AL WALA’ WAL BARRA
Kalimat
laa ilaha illa Allah terdiri dari 3 jenis huruf (alif, lam dan ha) serta 4 kata
(Laa, ilaha, illa, Allah) tetapi mengandung pengertian yang mencakup seluruh
ajaran Islam. Keberadaan kata ini adalah
Wala terhadap Allah dan Bara terhadap selain Allah. Bagi muslim sikap ini merupakan sikap hidup
yang inti dan warisan para nabi.
Penyimpangan dari sikap ini tergolong dosa besar yang tidak diampuni
(syirik). Dengan sikap Wala dan Bara
seorang mu’min akan selalu mengarahkan dirinya kepada Allah di setiap
perbuatannya.
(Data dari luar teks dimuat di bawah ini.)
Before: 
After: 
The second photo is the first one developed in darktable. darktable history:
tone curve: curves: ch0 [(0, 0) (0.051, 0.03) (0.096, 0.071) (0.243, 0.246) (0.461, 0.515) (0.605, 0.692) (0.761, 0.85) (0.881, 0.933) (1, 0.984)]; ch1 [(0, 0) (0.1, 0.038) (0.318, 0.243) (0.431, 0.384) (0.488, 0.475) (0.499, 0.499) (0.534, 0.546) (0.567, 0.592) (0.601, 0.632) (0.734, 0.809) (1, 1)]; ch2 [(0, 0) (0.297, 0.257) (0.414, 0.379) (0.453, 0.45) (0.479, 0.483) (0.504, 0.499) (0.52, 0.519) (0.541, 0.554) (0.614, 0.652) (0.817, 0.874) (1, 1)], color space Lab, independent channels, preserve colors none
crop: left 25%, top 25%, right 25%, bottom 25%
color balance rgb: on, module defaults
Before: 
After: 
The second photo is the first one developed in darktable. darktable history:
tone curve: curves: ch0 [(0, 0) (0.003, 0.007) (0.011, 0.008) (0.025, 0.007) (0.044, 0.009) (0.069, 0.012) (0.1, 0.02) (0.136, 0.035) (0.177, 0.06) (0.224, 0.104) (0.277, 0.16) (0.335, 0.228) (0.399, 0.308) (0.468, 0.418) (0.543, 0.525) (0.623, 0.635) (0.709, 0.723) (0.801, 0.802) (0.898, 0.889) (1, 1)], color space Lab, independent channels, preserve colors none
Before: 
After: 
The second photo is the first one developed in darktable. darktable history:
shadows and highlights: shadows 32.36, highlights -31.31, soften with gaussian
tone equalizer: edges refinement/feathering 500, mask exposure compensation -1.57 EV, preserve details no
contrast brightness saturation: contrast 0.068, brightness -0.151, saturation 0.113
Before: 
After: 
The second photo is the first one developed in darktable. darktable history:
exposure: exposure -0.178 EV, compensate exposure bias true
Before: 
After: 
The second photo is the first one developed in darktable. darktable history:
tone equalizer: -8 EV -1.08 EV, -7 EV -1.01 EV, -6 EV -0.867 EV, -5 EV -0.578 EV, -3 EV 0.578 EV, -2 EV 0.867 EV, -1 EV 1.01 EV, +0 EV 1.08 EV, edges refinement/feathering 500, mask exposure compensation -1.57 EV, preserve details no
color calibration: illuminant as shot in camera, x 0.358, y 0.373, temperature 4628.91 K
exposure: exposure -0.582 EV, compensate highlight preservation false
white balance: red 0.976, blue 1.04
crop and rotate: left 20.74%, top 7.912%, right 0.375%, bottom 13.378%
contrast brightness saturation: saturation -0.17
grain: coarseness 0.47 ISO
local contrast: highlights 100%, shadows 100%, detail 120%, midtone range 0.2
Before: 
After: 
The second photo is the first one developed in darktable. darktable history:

Untuk memahami wala dan
bara ini kita perlu mengkaji unsur-unsur kalimatnya, seperti laa, ilaha, illa
dan sebagainya. Kalimah Muhammad
Rasulullah merupakan bahagian kedua dari syahadatain. Didalamnya terkandung suatu pengakuan tentang
kerasulan Muhammad SAW. Ertinya di dalam
rangka mengamalkan Wala dan Bara yang terkandung di dalam Laa ilaha illa Allah
maka mesti mengikuti petunjuk dan jejak langkah Muhammad SAW. Beliau mendapatkan pengesahan Ilahi untuk
menunjukkan kebenaran dan melaksanakannya.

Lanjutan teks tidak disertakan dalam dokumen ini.